WORK TO BE COMPLETED: Using the material below, return exactly the lines between the one holding "Les créances indivises peuvent constituer une" and the one holding "nature contractuelle, créances", inclusive, and no others.

SUPPLIED RECORDS:
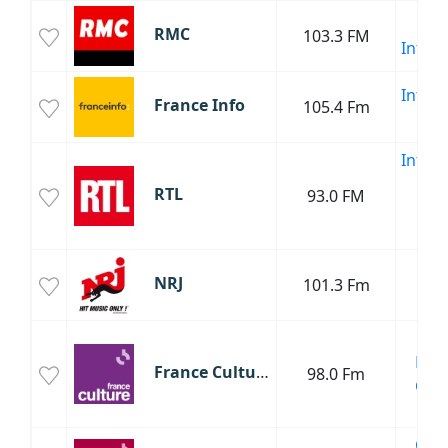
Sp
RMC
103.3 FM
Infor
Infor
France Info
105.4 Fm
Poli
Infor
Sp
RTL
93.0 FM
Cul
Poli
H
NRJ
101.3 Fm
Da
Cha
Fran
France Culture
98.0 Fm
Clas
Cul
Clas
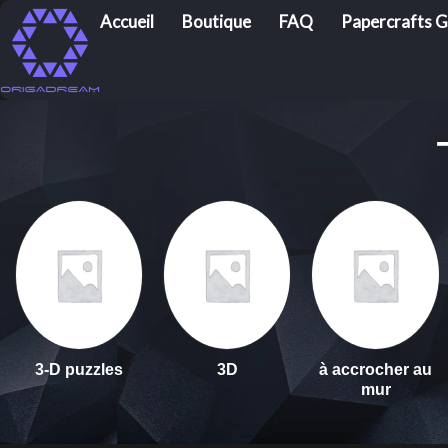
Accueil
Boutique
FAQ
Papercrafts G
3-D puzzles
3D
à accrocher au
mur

--

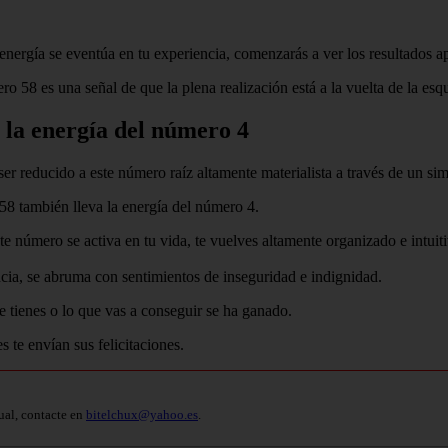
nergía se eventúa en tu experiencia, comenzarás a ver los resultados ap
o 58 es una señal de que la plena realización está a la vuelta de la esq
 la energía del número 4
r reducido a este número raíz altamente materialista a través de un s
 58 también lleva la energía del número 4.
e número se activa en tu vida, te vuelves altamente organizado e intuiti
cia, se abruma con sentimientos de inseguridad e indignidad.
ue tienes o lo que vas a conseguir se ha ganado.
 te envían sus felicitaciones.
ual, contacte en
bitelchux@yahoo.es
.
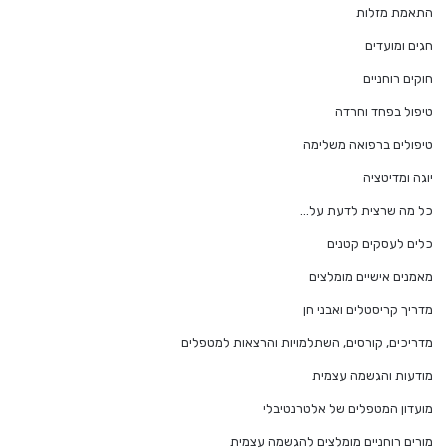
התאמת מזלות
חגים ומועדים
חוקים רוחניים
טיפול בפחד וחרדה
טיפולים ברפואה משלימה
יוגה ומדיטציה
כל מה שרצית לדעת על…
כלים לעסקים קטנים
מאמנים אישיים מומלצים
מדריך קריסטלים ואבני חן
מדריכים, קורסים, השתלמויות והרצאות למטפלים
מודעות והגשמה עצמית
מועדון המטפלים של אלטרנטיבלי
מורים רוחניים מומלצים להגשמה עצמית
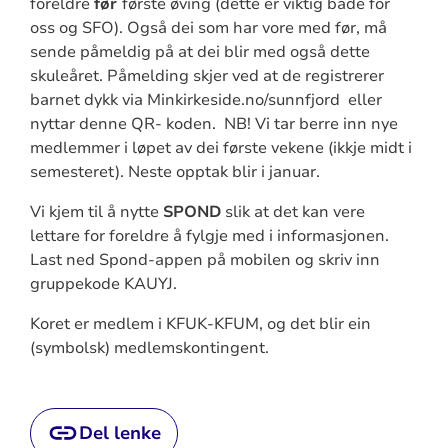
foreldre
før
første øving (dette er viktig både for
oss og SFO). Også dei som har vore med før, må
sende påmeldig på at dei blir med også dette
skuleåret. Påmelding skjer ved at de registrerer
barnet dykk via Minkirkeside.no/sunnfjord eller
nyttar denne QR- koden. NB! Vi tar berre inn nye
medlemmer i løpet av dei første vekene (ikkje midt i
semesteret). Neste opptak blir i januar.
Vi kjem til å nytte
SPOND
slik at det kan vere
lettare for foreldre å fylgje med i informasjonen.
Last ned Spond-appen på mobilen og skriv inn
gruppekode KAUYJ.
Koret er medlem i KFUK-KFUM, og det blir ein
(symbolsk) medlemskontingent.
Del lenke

==

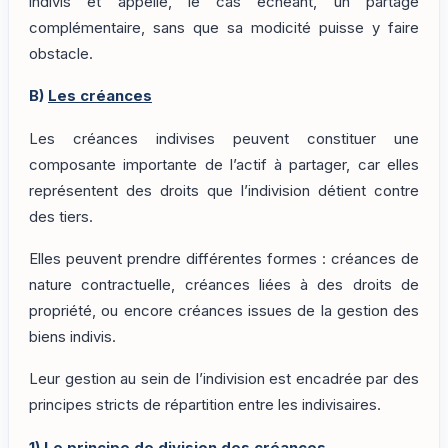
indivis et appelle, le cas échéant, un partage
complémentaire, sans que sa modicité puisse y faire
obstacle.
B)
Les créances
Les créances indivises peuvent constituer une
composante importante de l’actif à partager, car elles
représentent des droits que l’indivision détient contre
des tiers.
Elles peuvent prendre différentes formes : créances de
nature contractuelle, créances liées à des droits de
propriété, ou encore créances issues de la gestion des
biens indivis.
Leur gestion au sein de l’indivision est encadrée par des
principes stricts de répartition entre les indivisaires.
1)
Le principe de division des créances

RESULT OF THE EXERCISE:
Les créances indivises peuvent constituer une
composante importante de l’actif à partager, car elles
représentent des droits que l’indivision détient contre
des tiers.
Elles peuvent prendre différentes formes : créances de
nature contractuelle, créances liées à des droits de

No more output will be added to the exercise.